Once built, you can query the database directly using any DuckDB client or Python.
SELECT
player,
team,
COUNT(*) as goals
FROM events
WHERE shot_outcome = 'Goal'
GROUP BY 1, 2
ORDER BY 3 DESC
LIMIT 10;SELECT
team,
COUNT(*) as total_passes,
ROUND(SUM(CASE WHEN pass_outcome IS NULL THEN 1 ELSE 0 END) * 100.0 / COUNT(*), 2) as completion_pct
FROM events
WHERE type = 'Pass'
GROUP BY 1
ORDER BY 3 DESC;Find player positions during a specific shot:
SELECT
e.player,
e.type,
p.location_x,
p.location_y,
p.teammate
FROM events e
JOIN three_sixty_positions p ON e.id = p.event_uuid
WHERE e.type = 'Shot' AND e.match_id = 3788741;For deep dives into the engineering and data structure, refer to the following:
- 📑 db_spec.md: Detailed schema, table definitions, and indexing strategy.
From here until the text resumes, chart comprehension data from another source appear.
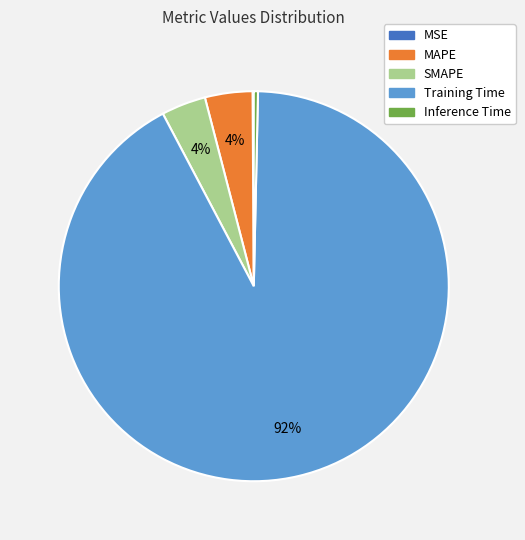

Do Training Time and MAPE together represent more than half of the pie?

Yes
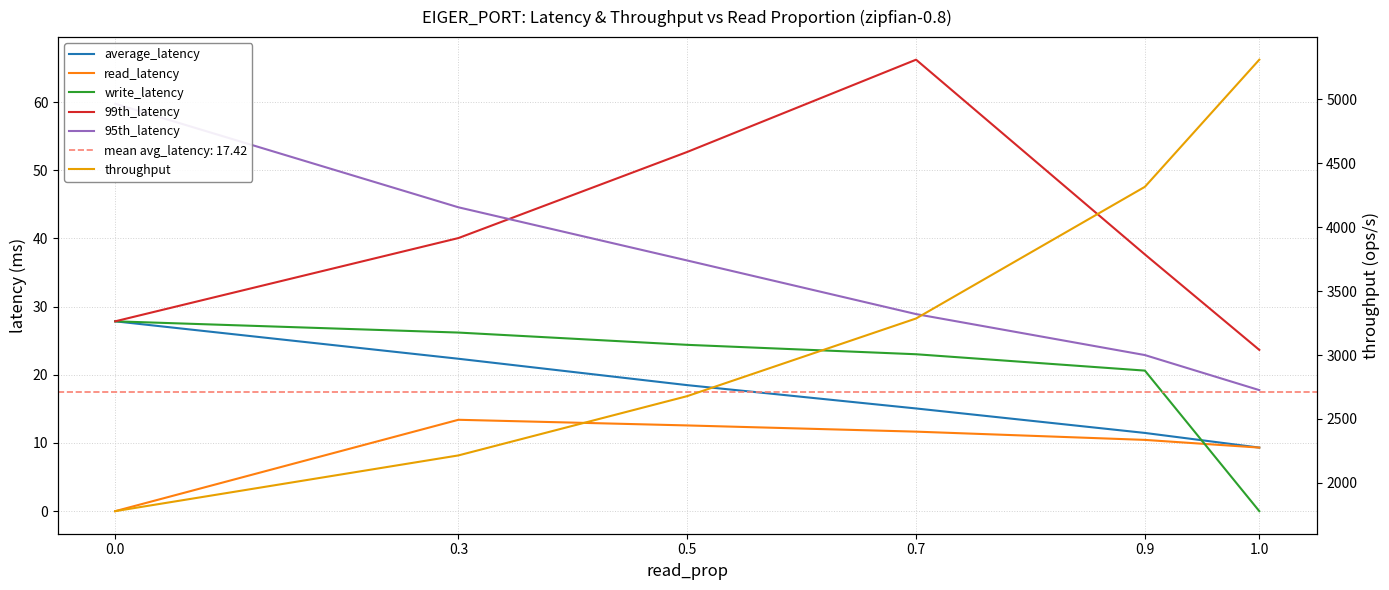

The write_latency series shows 24.4 at 0.5. True or false?

True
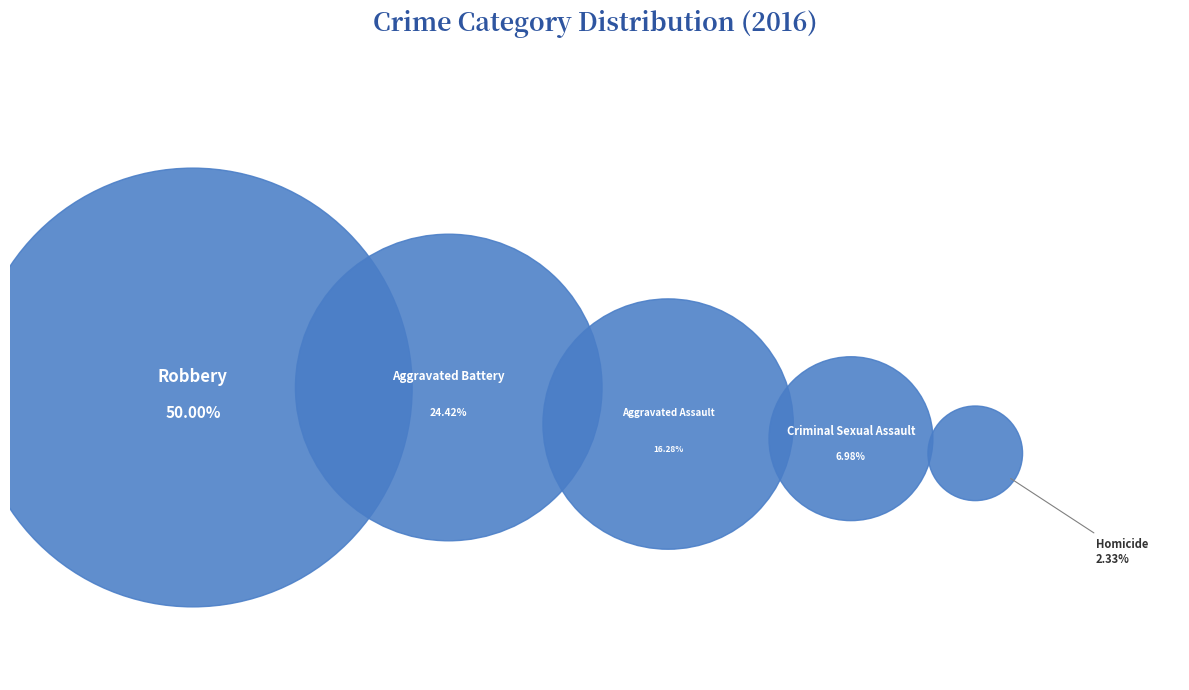

Rank the categories by value from highest to lowest.

Robbery, Aggravated Battery, Aggravated Assault, Criminal Sexual Assault, Homicide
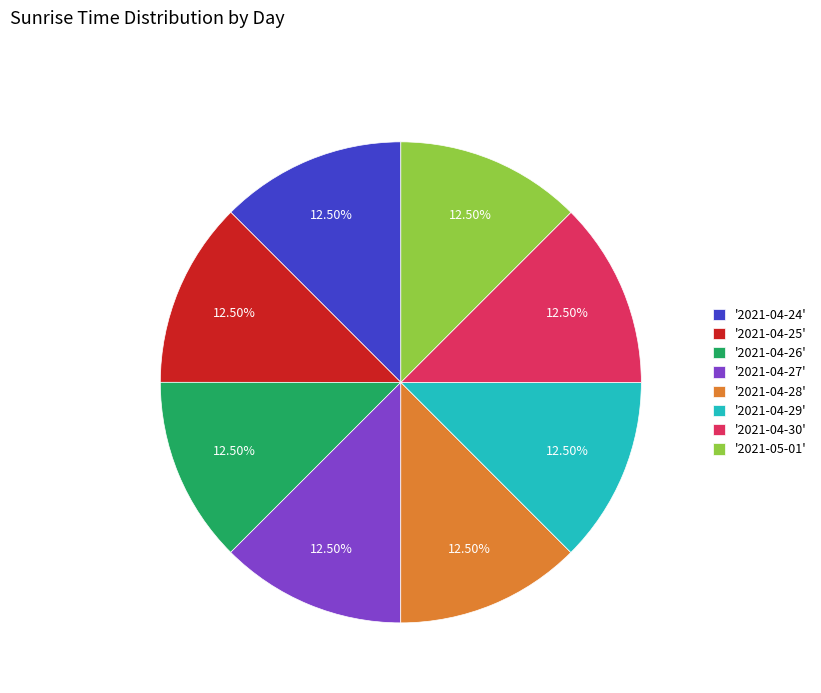

How many slices are in this pie chart?

8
- 🧪 tests.md: Overview of the testing suite and data quality checks.
The repository includes a comprehensive test suite to ensure data integrity.
# Run all tests
pytest -vThe tests cover:
- Schema Validation: Correctness of tables and types.
- Referential Integrity: PK/FK consistency across all 15 tables.
- Data Quality: Coordinate bounds, xG ranges, and event sequences.
This repository was built off of the work done by the NYU MSDS Fall 2025 Soccer capstone team.
This project is licensed under the MIT License. Note: Usage of StatsBomb Open Data is subject to their CC BY-NC 4.0 license (non-commercial use only).